▸ Consigne: Extrayez du texte sur l’orgue de l’église Saint-Antoine le passage qui commence par « On a traversé » et se termine par « par Raymonde Raynaldy. », en le recopiant mot pour mot.

▸ Texte à lire:
◇ ◇ ◇ ◇
L’orgue en fut construit par le
fameux facteur d’orgues, Aristide
Cavaillé-Coll, en 1894, pour le Baron de l’Épée, riche amateur de musique
qui désirait jouer chez lui, dans le vaste auditorium qu’il avait fait aménager
55, avenue des Champs-Élysées, de la musique de Richard Wagner. Avec ses 2800
tuyaux, dont le plus grave mesure plus de 5 m. de haut, l’instrument possède la
puissance des cuivres wagnériens jointe à la subtilité des cordes et des bois.
Lorsque
Cavaillé-Coll disparaît en 1899, l’église Saint-Antoine est déjà en projet. En
1907, le Comte Christian de Bertier de Sauvigny rachète au Baron de l’Épée le
grand orgue de son salon de musique et décide de le faire installer dans
l’église Saint Antoine.
On a traversé
l’église pour arriver rue… Traversière. Au 57, arrière et entrée de la crypte
de St-Antoine des 15-20.
C’était ici un petit coin
d’Auvergne : des parents aveyronnais, chaque samedi, de 14 à 15h, y
conduisent leurs enfants, à partir de trois ans, aux leçons de bourrée
longtemps données par Raymonde Raynaldy.
◇ ◇ ◇ ◇
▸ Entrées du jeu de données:
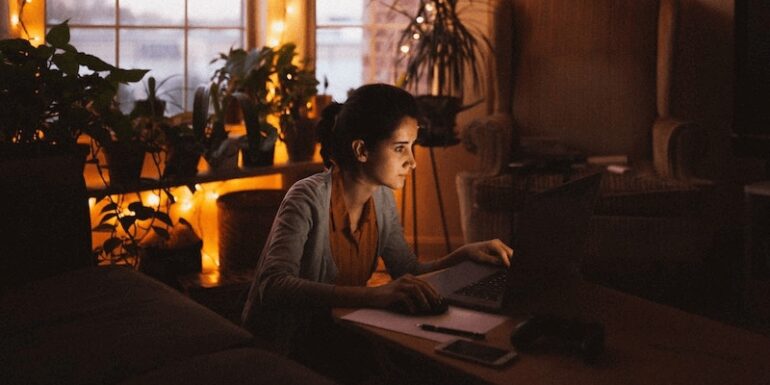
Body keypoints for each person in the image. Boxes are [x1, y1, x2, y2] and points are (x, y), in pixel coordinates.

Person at [241, 83, 512, 382]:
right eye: (400, 148)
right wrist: (372, 296)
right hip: (289, 346)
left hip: (336, 333)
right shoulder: (306, 197)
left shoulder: (381, 199)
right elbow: (273, 285)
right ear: (361, 150)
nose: (412, 161)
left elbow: (408, 271)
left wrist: (463, 255)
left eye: (412, 147)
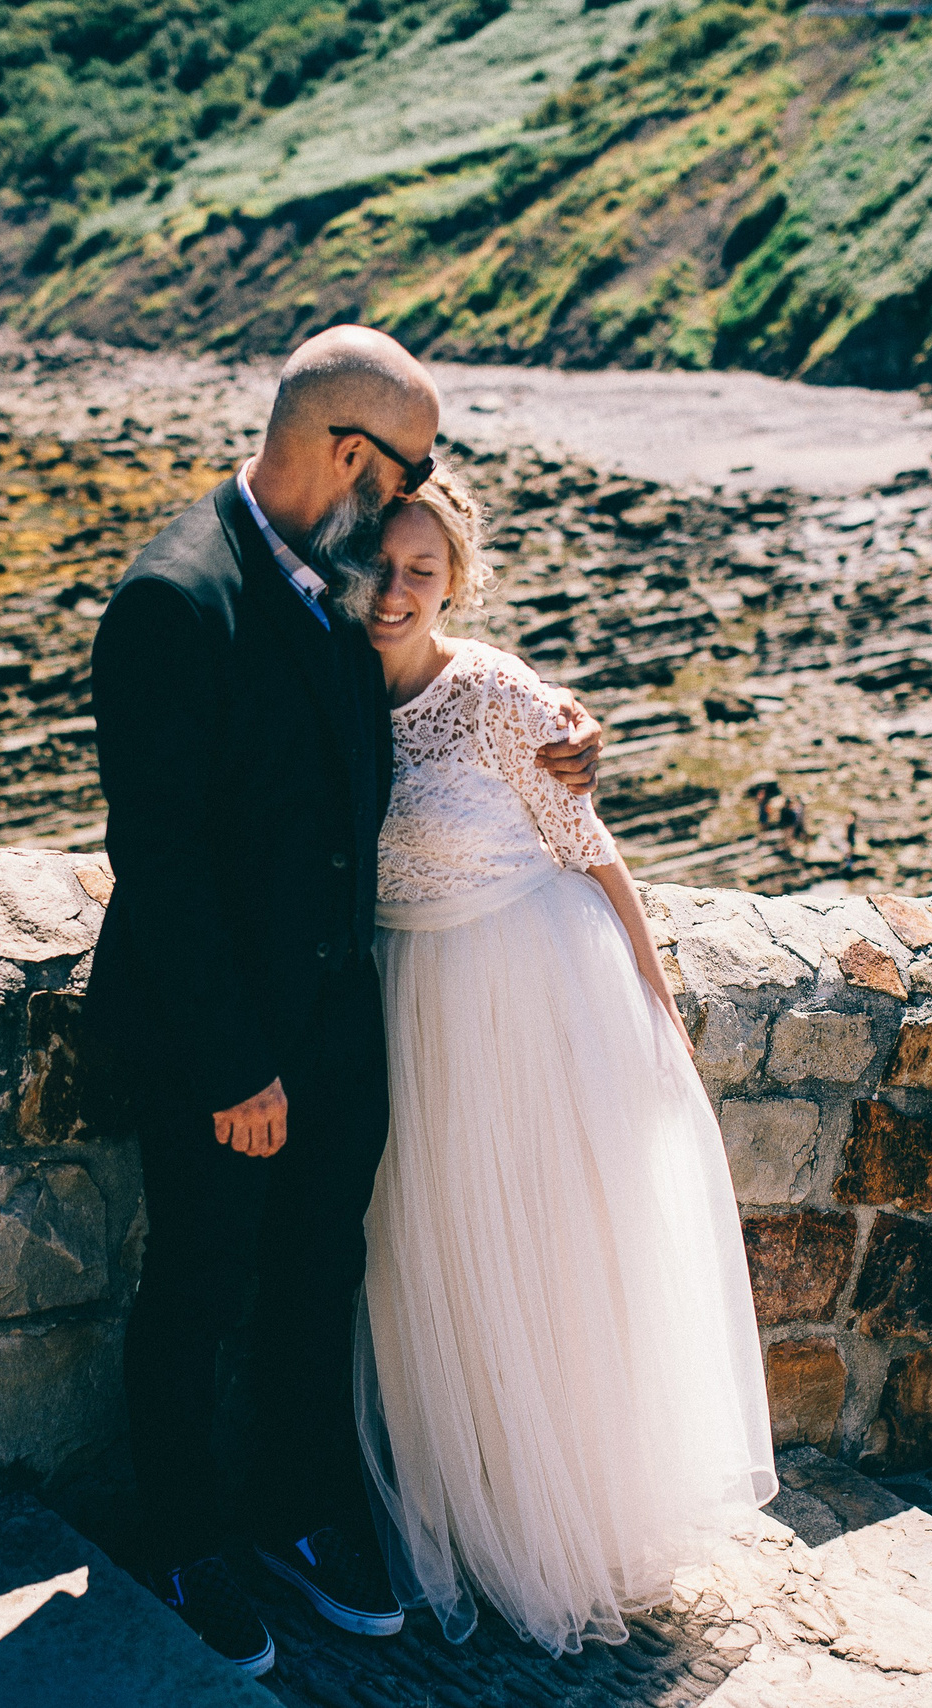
◇ ◇ ◇ ◇
▸ Réponse:
On a traversé
l’église pour arriver rue… Traversière. Au 57, arrière et entrée de la crypte
de St-Antoine des 15-20.
C’était ici un petit coin
d’Auvergne : des parents aveyronnais, chaque samedi, de 14 à 15h, y
conduisent leurs enfants, à partir de trois ans, aux leçons de bourrée
longtemps données par Raymonde Raynaldy.